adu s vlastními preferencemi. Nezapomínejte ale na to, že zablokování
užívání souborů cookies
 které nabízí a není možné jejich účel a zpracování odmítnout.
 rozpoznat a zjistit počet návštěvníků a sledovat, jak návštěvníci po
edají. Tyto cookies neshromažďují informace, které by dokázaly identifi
...
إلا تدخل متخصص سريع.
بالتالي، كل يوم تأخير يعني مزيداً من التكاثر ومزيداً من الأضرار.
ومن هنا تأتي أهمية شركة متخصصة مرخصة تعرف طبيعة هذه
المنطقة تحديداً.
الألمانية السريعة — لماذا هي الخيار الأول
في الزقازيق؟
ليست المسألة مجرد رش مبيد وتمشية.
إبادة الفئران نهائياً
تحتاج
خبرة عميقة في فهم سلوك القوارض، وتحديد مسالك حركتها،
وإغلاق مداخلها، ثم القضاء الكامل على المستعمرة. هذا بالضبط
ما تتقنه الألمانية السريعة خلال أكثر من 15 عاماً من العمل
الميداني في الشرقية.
---
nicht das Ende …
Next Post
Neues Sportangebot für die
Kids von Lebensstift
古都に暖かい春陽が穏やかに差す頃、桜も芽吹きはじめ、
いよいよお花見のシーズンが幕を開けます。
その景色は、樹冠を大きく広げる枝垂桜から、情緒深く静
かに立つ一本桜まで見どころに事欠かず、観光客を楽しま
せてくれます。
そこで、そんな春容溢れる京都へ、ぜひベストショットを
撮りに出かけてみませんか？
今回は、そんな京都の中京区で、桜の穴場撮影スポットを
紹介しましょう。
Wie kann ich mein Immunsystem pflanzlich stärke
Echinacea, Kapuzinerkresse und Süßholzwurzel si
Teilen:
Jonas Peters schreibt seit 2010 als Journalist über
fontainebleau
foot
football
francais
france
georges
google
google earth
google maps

§ **WORK REQUEST**
The required output is each line of the entries that contains the word "které".

§ **YOUR SOLUTION**
 které nabízí a není možné jejich účel a zpracování odmítnout.
edají. Tyto cookies neshromažďují informace, které by dokázaly identifi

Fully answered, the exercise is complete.